Wenn der Börsenwert eines Unternehmens innerhalb von fünfeinhalb Jahren von 1.054 Mio. Euro auf im Tief knapp 30 Mio. Euro schmilzt, die regulatorischen Rahmenbedingungen das Geld verdienen immer schwieriger machen, die langjährigen Vorstände das Unternehmen im Doppelpack verlassen und die Pressearbeit auf nahezu Null heruntergefahren wird, muss man wohl mit dem Schlimmsten rechnen. Solch ein mulmiges Gefühl hat uns bei bet-at-home.com zuletzt jedenfalls immer häufiger beschlichen. Umso überraschter ist boersengefluester.de, dass der seit Ende Februar 2022 amtierende CEO Marco Falchetto mit dem jetzt vorgelegten Zwischenbericht für die ersten neun Monate vergleichsweise robuste Zahlen präsentiert und seine bisherigen Prognosen für das Gesamtjahr bestätigt. „Ich bin überzeugt, dass der bet-at-home AG-Konzern mit der Verschlankung des operativen Betriebes den richtigen Weg eingeschlagen hat und nun hervorragend für zukünftiges Wachstum aufgestellt ist“, sagt Marco Falchetto.
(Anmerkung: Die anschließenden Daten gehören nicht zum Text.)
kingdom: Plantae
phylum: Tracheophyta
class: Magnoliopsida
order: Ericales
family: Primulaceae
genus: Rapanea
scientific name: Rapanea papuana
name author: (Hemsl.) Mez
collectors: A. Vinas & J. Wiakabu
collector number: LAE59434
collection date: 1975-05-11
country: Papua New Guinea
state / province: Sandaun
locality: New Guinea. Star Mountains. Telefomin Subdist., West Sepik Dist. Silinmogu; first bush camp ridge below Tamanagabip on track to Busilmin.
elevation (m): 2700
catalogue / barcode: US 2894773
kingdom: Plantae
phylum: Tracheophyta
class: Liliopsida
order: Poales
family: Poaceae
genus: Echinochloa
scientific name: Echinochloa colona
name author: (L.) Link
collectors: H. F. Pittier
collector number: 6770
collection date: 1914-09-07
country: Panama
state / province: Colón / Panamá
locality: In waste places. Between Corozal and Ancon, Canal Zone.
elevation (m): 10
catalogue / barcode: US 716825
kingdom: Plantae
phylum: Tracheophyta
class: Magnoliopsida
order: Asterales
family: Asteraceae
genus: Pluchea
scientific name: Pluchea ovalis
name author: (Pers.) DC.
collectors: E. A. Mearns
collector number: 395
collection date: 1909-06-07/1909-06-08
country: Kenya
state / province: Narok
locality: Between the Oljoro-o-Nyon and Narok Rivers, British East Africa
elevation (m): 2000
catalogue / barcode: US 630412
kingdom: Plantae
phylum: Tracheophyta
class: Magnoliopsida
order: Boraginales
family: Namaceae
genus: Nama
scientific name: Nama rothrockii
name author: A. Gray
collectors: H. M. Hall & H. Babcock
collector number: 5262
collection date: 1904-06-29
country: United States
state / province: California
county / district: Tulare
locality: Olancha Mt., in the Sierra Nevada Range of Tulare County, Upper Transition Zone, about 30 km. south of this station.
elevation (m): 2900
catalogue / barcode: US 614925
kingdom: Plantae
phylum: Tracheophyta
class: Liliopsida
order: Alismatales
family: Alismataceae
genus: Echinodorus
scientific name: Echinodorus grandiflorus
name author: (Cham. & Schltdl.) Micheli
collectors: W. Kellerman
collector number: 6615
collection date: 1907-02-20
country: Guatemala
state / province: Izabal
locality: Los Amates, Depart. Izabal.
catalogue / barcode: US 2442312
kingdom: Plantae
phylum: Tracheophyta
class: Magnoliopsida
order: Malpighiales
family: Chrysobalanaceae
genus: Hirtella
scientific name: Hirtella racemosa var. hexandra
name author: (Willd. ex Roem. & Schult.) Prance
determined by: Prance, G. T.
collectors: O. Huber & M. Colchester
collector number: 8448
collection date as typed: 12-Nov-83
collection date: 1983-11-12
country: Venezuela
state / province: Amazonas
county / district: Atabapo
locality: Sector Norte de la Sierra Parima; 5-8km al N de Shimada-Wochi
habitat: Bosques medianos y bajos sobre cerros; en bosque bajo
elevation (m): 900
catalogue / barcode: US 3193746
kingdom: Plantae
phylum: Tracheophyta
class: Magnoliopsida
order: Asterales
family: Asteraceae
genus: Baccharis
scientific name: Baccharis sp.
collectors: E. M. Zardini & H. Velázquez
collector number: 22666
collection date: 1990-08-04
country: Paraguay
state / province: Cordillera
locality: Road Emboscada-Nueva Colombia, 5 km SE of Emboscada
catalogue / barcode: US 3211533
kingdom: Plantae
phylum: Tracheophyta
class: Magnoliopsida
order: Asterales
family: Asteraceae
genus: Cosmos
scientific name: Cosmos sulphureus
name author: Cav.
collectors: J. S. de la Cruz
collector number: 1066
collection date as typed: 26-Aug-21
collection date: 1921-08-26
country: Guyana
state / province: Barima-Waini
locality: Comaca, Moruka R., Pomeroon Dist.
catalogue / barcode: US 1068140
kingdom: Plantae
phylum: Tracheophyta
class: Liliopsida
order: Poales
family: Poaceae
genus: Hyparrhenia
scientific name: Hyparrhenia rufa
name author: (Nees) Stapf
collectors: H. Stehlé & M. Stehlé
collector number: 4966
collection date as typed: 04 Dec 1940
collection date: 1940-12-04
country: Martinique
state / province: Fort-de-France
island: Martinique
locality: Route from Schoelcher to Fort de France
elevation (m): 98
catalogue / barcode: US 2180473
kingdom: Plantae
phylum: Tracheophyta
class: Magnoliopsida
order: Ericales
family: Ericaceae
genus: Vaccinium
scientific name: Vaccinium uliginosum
Das wiederum überzeugt erste aufmerksame Investoren, denn nach einer gefühlten Ewigkeit sendet die Aktie des Anbieters von Online-Sportwetten wieder deutliche Lebenszeichen: Innerhalb von nur zwei Handelstagen schoss die Notiz jetzt um gut 65 Prozent in die Höhe. Dabei zeigen die ehemals sogar im SDAX gelisteten die Linzer nach neun Monaten Brutto-Wett- und Gamingerträge (Spielvolumen abzüglich ausgezahlter Gewinne) von 39,06 Mio. Euro sowie ein Ergebnis vor Zinsen, Steuern und Abschreibungen (EBITDA) von 2,24 Mio. Euro. Verglichen mit den Erfolgsjahren von 2014 bis 2019 – als im Schnitt nach neun Monaten jeweils bereits knapp 23 Mio. Euro an EBITDA in den Büchern standen – ist das zwar rasanter Abstieg. Angesichts der unkalkulierbar gewordenen Klagerisiken aus dem Heimatmarkt Österreich und der damit verbundenen Insolvenz der maltesischen Tochter, dem Wegfall wichtiger Märkte wie Polen oder Schweiz und dem zwar deutlich stabileren, aber eben ungleich engeren rechtlichem Korsett in Deutschland, liegen die jetzt vorgelegten Zahlen aber zumindest innerhalb der Planungen des Managements.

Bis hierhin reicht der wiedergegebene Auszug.